What I’m Reading: Self Help, Lorrie Moore

Author: Tess Gunty '15

For my thesis colloquium course at Notre Dame this past fall, I read “People Like That Are the Only People Here,” a short story by Lorrie Moore. Captivated by her wit, emotional power, nimble language and pithy social insight, I vowed to find more Moore. Finally — seven months, a complete thesis and one diploma later, I did.

Thrilled at the prospect of reading for pleasure (who knew such a thing could be so hard to come by for an English major?), I purchased three of Moore’s books and decided to read them chronologically by publication date.

Moore’s first full-length work is the collection of short stories, Self Help, which she published in 1985 at the age of 28. She wrote most of the pieces for her Creative Writing MFA thesis at Cornell, and the work received widespread critical acclaim, drawing praise from People, the San Francisco Chronicle, Vanity Fair and The New York Times. A review from the latter called Moore’s stories “fine, funny, and very moving pictures of contemporary life [from] a writer of enormous talent.” The collection of nine short stories features a variety of female protagonists who navigate unfulfilling romances, mind-numbing jobs, damaged family relationships, mortality and madness.

Moore confronts the gloomy — even tragic — aspects of daily American life, but what struck me first about her writing was its humor. The narration weaves comedy into the melancholic with an ease that might risk irreverence if not for its sincerity. In the gravest of moments — a woman suspects her husband of an affair, a child is caught in the middle of her parents’ divorce, a woman grapples with her terminal illness — Moore manages to make me laugh. But to call this effect mere “comic relief” might not convey the full picture: When you dig beneath the surface of Moore’s funnier moments, you find that her humor tends to expose uncomfortable realities and character flaws.

Although most of the stories are written from first-person perspective, Moore also generously employs second-person, which suits the ironic “how-to” tone of the collection. Deft use of “you” narration has become one of Moore’s trademarks, and she once joked in an interview that she is now “blamed for all MFA students’ overuse of the second-person.” As an aspiring fiction writer about to begin a creative writing MFA myself, I can understand why she’s charged with such an offense: Her narrative style is contagious. When I first began Self Help, I found myself impulsively sprinting from the book to my laptop every other page, eager to record the inspiration that seemed to ascend from the ink of my copy. I now read Self Help with a notebook by my side.

Moore has the rhythm of a jazz musician, punctuating her lyrical prose with blunt, staccato remarks. True to her title, she prescribes a tongue-in-cheek self-help approach to life’s most ordinary but painful struggles — falling in and out of love, accepting the imperfections of parents and the mortality of loved ones, figuring out “How to Talk to Your Mother” (a featured story title).
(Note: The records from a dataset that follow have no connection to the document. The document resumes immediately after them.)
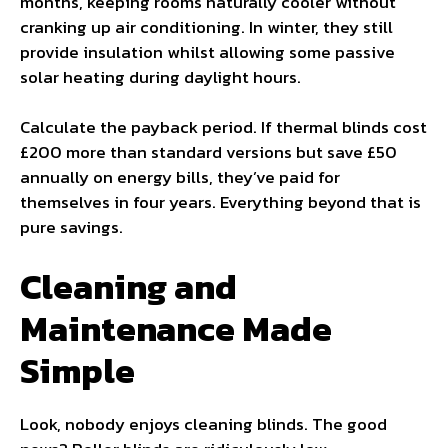
months, keeping rooms naturally cooler without
cranking up air conditioning. In winter, they still
provide insulation whilst allowing some passive
solar heating during daylight hours.
Calculate the payback period. If thermal blinds cost
£200 more than standard versions but save £50
annually on energy bills, they’ve paid for
themselves in four years. Everything beyond that is
pure savings.
Cleaning and
Maintenance Made
Simple
Look, nobody enjoys cleaning blinds. The good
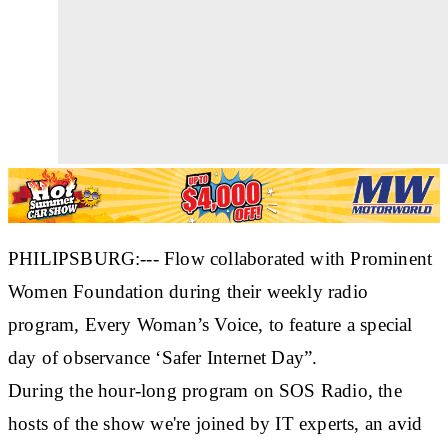
PHILIPSBURG:--- Flow collaborated with Prominent
Women Foundation during their weekly radio
program, Every Woman’s Voice, to feature a special
day of observance ‘Safer Internet Day”.
During the hour-long program on SOS Radio, the
hosts of the show we're joined by IT experts, an avid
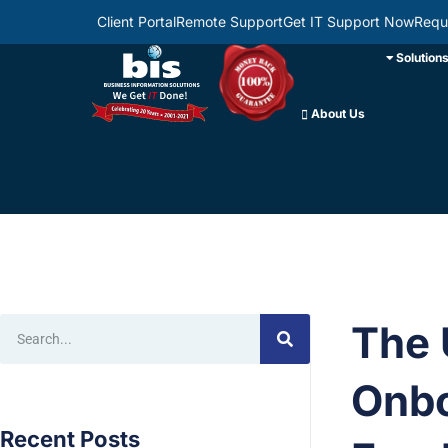
Client Portal
Remote Support
Get IT Support Now
Requ
Solution
About Us
The 
Onbo
Recent Posts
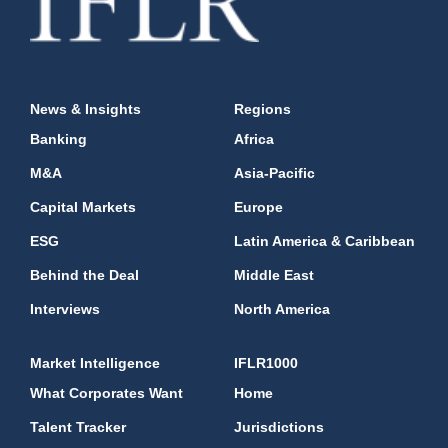
News & Insights
Regions
Banking
Africa
M&A
Asia-Pacific
Capital Markets
Europe
ESG
Latin America & Caribbean
Behind the Deal
Middle East
Interviews
North America
Market Intelligence
IFLR1000
What Corporates Want
Home
Talent Tracker
Jurisdictions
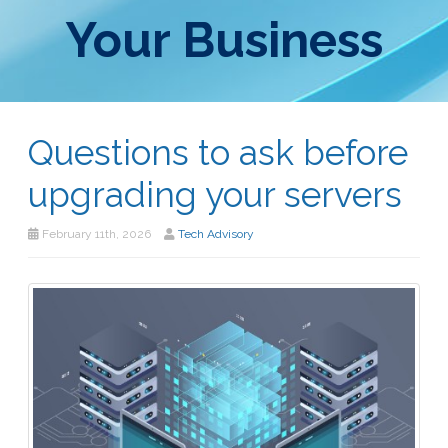
Your Business
Questions to ask before
upgrading your servers
February 11th, 2026
Tech Advisory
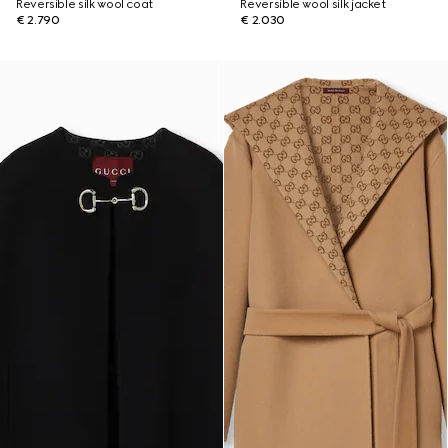
Reversible silk wool coat
Reversible wool silk jacket
€ 2.790
€ 2.030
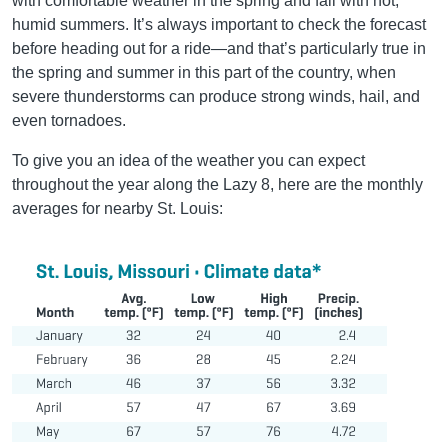
with comfortable weather in the spring and fall with hot,
humid summers. It’s always important to check the forecast
before heading out for a ride—and that’s particularly true in
the spring and summer in this part of the country, when
severe thunderstorms can produce strong winds, hail, and
even tornadoes.
To give you an idea of the weather you can expect
throughout the year along the Lazy 8, here are the monthly
averages for nearby St. Louis:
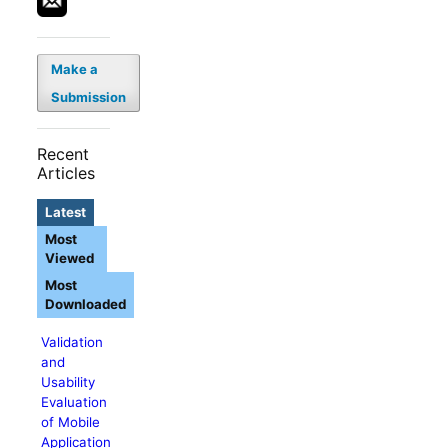
Make a
Submission
Recent
Articles
Latest
Most
Viewed
Most
Downloaded
Validation
and
Usability
Evaluation
of Mobile
Application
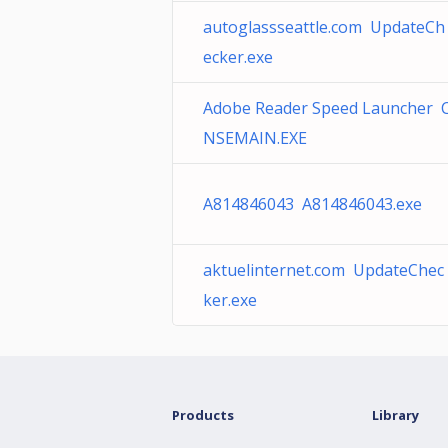
autoglassseattle.com UpdateCh
ecker.exe
Adobe Reader Speed Launcher 
NSEMAIN.EXE
A814846043 A814846043.exe
aktuelinternet.com UpdateChec
ker.exe
Products
Library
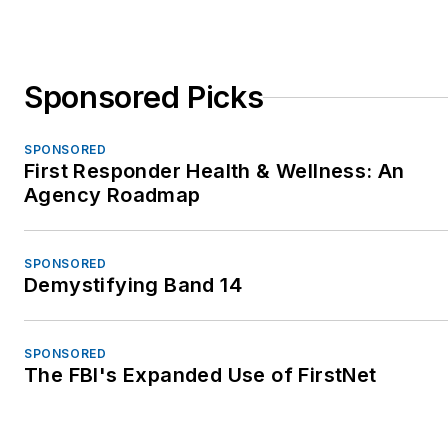
Sponsored Picks
SPONSORED
First Responder Health & Wellness: An
Agency Roadmap
SPONSORED
Demystifying Band 14
SPONSORED
The FBI's Expanded Use of FirstNet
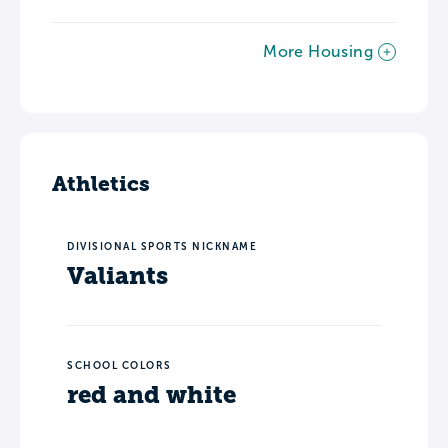
More Housing
Athletics
DIVISIONAL SPORTS NICKNAME
Valiants
SCHOOL COLORS
red and white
In every piece, Moore draws attention to the importance of making mistakes. “Do this,” Moore seems to tell us, “Go Like This” (another story title), and “fail miserably.”

In the opening lines of “How to Become a Writer,” the narrator says, “it is best if you fail at an early age — say, fourteen. Early critical disillusionment is necessary so that at fifteen you can write long haiku sequences about thwarted desire.” It is the failing that appears to interest Moore most; she peels back the pretty veneer of the Put Together and instead shows us characters who are falling apart — endearing, familiar and resilient in their disarray.

Self Help possesses a maturity, unification and fluidity uncommon to first works — especially ones written at such a young age. Having read some of her subsequent writing, I can safely say Moore sustains and develops the elements that enchanted readers in her debut collection. It’s also worth pointing out that even though her writing primarily features female protagonists, both Lorrie Moore recommendations I’ve received within the past year came from men.

She is a writer’s writer, a poet’s writer, a reader’s writer, a musician’s writer, a woman’s writer, a man’s writer — in short, Lorrie Moore is a good writer, and Self Help is a great place to start.


Tess Gunty is the summer 2015 editorial assistant at this magazine.